Pattern comments on [AN #83]: Sample-efficient deep learning with ReMixMatch

Pattern 23 Jan 2020 22:32 UTC
7 points
0
The parameter for Strong augmentation was learned.
From the FixMatch paper:
For “strong” augmentation, we experiment with two approaches which are based on AutoAugment [9]...variants...which do not require the augmentation strategy to be learned ahead of time with labeled data. RandAugment [10] and CTAugment [2]. Note that, unless otherwise stated, we use Cutout [13] followed by either of these strategies. Given a collection of transformations (e.g., color inversion, translation, contrast adjustment, etc.), RandAugment randomly selects transformations for each sample in a minibatch. As originally proposed, RandAugment uses a single fixed global magnitude that controls the severity of all distortions [10]. The magnitude is a hyperparameter that must be optimized on a validation set e.g., using grid search. We found that sampling a random magnitude from a pre-defined range at each training step (instead of using a fixed global value) works better for semi-supervised training, similar to what is used in UDA [45]. Instead of setting the transformation magnitudes randomly, CTAugment [2] learns them online over the course of training. To do so, a wide range of transformation magnitude values is divided into bins (as in AutoAugment [9]) and a weight (initially set to 1) is assigned to each bin.

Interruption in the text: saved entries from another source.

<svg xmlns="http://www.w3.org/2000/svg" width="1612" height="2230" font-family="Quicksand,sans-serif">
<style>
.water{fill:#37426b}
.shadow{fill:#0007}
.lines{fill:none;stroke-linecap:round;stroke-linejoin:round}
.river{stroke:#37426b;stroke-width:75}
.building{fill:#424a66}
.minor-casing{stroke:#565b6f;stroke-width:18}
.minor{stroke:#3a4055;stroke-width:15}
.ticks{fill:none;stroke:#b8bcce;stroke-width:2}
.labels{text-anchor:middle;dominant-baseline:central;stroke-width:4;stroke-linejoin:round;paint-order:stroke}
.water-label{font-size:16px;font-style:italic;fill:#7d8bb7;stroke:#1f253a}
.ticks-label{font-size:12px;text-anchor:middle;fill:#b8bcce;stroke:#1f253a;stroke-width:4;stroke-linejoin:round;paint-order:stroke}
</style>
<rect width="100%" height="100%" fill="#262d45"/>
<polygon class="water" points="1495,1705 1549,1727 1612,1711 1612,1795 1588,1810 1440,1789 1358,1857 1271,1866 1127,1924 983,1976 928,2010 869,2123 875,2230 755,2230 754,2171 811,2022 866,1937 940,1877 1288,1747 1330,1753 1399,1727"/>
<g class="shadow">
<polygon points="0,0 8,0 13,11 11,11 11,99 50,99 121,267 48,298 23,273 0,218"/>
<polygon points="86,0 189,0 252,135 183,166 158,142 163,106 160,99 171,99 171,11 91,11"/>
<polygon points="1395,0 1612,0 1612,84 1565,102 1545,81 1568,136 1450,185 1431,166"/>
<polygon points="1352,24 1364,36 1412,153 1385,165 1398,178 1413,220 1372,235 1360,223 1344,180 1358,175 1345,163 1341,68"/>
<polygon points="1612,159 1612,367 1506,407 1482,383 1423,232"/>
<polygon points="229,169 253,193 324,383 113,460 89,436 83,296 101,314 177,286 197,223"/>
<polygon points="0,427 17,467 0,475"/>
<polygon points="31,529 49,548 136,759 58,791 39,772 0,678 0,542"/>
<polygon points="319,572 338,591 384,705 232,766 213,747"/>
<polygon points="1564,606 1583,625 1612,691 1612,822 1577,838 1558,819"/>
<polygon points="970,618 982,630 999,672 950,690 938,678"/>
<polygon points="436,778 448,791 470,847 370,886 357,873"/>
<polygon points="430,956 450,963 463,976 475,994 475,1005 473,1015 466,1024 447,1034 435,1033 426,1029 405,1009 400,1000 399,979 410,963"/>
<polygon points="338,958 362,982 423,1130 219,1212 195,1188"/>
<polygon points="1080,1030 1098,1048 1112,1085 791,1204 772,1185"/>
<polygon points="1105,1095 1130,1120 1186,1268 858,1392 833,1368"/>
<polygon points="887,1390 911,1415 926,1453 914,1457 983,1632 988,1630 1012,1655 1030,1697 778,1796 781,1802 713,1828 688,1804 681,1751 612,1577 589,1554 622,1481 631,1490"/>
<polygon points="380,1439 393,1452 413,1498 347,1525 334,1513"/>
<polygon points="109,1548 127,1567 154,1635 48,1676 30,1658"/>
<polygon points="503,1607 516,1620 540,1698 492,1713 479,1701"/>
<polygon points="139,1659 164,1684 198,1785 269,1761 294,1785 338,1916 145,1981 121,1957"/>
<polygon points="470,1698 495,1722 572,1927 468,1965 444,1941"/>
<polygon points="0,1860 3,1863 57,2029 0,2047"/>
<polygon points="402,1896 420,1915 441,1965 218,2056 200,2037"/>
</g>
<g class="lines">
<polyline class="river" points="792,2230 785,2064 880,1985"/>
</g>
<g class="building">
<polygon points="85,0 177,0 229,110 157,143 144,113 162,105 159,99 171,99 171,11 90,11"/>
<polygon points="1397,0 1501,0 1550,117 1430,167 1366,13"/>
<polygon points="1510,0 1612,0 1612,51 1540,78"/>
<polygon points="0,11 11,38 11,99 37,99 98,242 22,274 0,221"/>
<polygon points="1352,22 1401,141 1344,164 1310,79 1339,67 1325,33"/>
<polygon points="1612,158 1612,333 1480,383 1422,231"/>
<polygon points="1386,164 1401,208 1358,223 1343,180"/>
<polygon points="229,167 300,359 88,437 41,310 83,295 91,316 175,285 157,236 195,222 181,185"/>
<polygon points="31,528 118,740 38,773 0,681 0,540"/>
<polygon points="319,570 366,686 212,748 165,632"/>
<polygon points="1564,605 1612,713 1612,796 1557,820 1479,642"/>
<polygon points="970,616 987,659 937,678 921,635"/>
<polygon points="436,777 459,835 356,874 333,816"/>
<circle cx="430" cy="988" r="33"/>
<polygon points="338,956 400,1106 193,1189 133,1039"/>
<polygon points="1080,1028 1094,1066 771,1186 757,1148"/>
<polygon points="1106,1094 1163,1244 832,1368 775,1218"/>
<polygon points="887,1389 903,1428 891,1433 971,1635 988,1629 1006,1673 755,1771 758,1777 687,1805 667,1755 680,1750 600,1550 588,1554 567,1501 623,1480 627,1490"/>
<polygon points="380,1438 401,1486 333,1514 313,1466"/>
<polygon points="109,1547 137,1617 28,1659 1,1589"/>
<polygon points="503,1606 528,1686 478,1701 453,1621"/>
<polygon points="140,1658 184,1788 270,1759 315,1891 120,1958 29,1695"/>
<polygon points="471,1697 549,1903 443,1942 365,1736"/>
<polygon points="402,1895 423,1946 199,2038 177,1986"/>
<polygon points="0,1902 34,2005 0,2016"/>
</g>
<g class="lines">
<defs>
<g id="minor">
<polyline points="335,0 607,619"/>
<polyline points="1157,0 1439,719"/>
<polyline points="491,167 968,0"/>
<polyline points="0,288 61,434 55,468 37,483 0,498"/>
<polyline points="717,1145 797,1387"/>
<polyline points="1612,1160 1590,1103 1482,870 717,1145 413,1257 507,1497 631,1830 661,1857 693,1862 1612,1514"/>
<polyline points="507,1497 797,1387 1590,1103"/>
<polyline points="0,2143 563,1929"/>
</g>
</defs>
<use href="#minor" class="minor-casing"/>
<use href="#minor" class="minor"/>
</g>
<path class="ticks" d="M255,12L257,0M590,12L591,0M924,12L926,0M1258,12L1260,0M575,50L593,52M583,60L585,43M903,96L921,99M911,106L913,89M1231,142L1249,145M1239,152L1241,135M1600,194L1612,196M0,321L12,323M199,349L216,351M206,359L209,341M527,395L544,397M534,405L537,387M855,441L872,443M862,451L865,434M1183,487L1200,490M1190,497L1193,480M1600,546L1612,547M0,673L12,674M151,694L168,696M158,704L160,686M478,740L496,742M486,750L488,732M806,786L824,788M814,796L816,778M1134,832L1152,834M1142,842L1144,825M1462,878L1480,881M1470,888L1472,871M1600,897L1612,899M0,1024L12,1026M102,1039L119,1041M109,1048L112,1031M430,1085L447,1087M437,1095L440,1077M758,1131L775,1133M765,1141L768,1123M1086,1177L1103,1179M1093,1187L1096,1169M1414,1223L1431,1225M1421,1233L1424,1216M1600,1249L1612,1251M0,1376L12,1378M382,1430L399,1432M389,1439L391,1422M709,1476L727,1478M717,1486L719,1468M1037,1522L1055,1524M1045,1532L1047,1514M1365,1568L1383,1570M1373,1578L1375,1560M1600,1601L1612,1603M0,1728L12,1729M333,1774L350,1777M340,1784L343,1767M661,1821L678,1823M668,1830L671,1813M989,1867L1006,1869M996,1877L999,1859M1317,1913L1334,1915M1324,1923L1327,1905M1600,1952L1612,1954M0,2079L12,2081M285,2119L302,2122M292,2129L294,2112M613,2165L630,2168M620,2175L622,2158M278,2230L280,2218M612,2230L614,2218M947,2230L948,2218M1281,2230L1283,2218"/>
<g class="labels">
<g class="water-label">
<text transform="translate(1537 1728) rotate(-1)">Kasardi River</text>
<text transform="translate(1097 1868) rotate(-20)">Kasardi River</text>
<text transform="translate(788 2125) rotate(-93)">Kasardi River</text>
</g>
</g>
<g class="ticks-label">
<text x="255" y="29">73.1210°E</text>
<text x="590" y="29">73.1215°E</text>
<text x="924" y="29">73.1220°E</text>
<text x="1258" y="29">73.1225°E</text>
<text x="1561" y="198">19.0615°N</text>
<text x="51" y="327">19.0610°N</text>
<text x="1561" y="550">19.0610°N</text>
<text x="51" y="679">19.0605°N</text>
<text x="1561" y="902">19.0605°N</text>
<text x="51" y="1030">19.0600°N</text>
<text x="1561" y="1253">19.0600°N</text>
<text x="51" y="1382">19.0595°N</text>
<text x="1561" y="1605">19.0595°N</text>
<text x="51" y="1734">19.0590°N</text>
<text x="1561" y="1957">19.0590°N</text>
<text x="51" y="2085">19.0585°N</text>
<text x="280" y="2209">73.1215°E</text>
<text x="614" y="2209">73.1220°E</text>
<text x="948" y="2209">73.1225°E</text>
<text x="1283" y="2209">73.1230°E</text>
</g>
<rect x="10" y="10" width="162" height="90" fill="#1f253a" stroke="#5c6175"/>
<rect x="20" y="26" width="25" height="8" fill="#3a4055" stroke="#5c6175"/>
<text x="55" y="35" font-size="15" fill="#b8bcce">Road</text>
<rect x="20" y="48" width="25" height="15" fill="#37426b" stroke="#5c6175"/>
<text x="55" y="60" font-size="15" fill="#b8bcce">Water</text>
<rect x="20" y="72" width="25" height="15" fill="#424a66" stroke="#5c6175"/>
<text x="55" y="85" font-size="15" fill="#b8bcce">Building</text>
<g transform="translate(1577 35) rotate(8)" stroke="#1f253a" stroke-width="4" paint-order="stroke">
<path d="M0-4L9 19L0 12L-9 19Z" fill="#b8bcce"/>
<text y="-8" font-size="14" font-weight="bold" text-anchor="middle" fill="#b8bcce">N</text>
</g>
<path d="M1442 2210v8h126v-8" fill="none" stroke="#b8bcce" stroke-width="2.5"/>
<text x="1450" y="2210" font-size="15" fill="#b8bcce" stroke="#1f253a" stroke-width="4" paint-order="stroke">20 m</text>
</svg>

All examples are augmented with a pipeline consisting of two transformations which are sampled uniformly at random. For a given transformation, a magnitude bin is sam-
pled randomly with a probability according to the (normalized) bin weights. To update the weights of the magnitude bins, a labeled example is augmented with two transformations whose magnitude bins are sampled uniformly at random. The magnitude bin weights are then updated according to how close the model’s prediction is to the true label. Further details on CTAugment can be found in [2].
[emphasis mine]

Also relevant:
Note that we use an identical set of hyperparameters (λu = 1, η = 0.03, β = 0.9, τ = 0.95, µ = 7, B = 64, K = 220) 3 across all amounts of labeled examples and all datasets with the exception of ImageNet. A complete list of hyperparameters is reported in the supplementary material. We include an extensive ablation study in section 5 to tease apart the importance of the different components and hyperparameters of FixMatch, including factors that are not explicitly part of the SSL algorithm such as the optimizer and learning rate.